- **ACTIVITY**: What lines in the records below contain the string "jump"? Copy every one.

- **SUPPLIED ENTRIES**:
━━━━━━━━

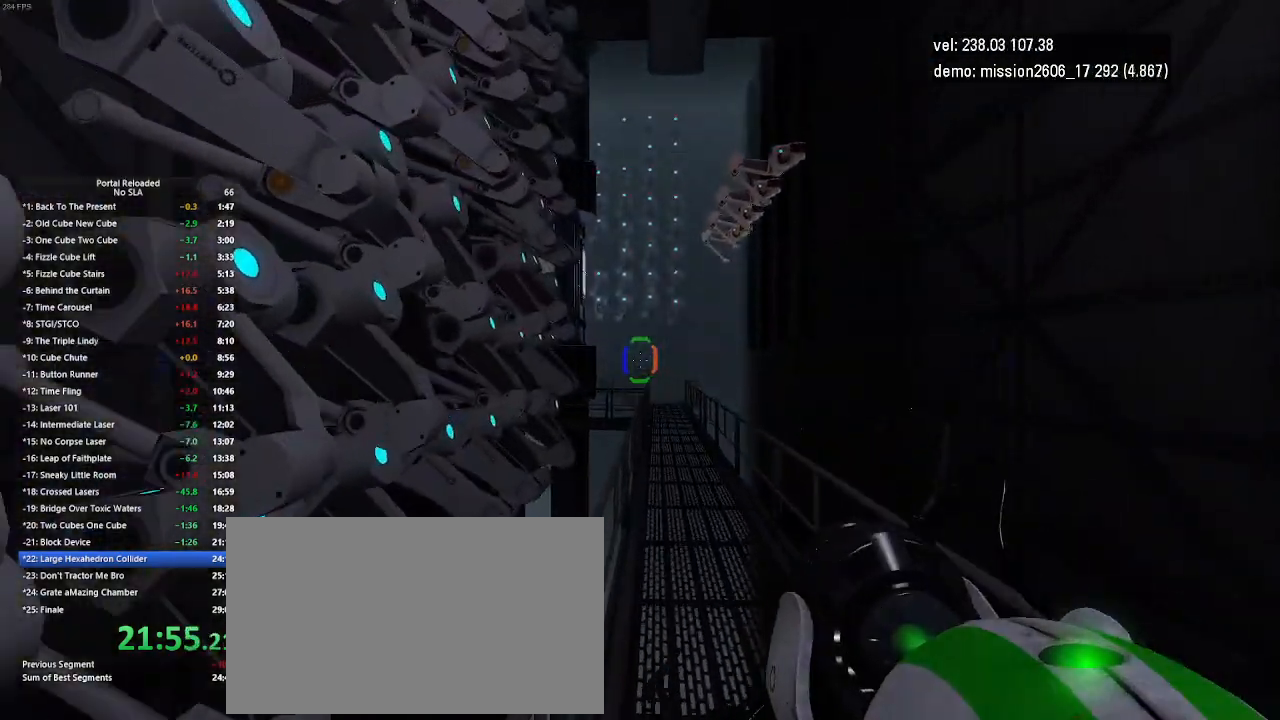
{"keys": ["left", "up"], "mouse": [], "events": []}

━━━━━━━━

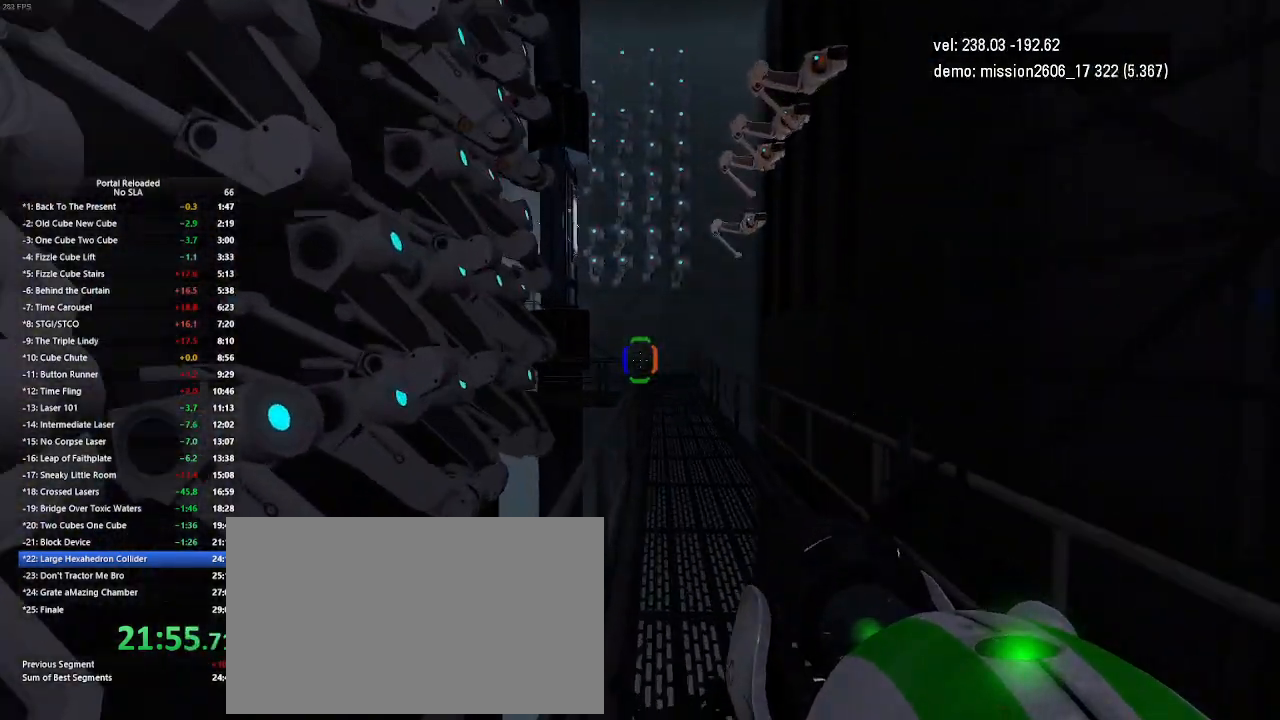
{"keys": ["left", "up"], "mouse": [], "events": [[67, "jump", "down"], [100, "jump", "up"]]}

━━━━━━━━

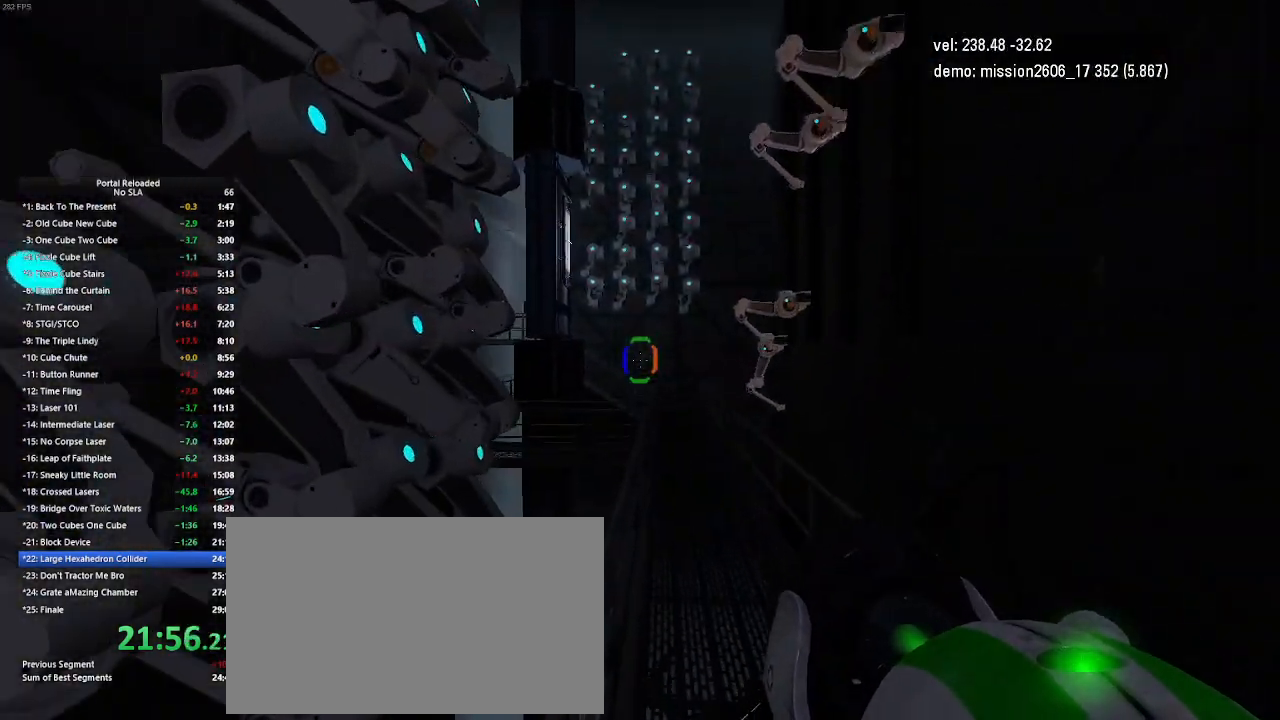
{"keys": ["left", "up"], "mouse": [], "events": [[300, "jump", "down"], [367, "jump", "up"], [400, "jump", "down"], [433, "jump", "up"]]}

━━━━━━━━

- **OUTPUT OF THE TASK**:
{"keys": ["left", "up"], "mouse": [], "events": [[67, "jump", "down"], [100, "jump", "up"]]}
{"keys": ["left", "up"], "mouse": [], "events": [[300, "jump", "down"], [367, "jump", "up"], [400, "jump", "down"], [433, "jump", "up"]]}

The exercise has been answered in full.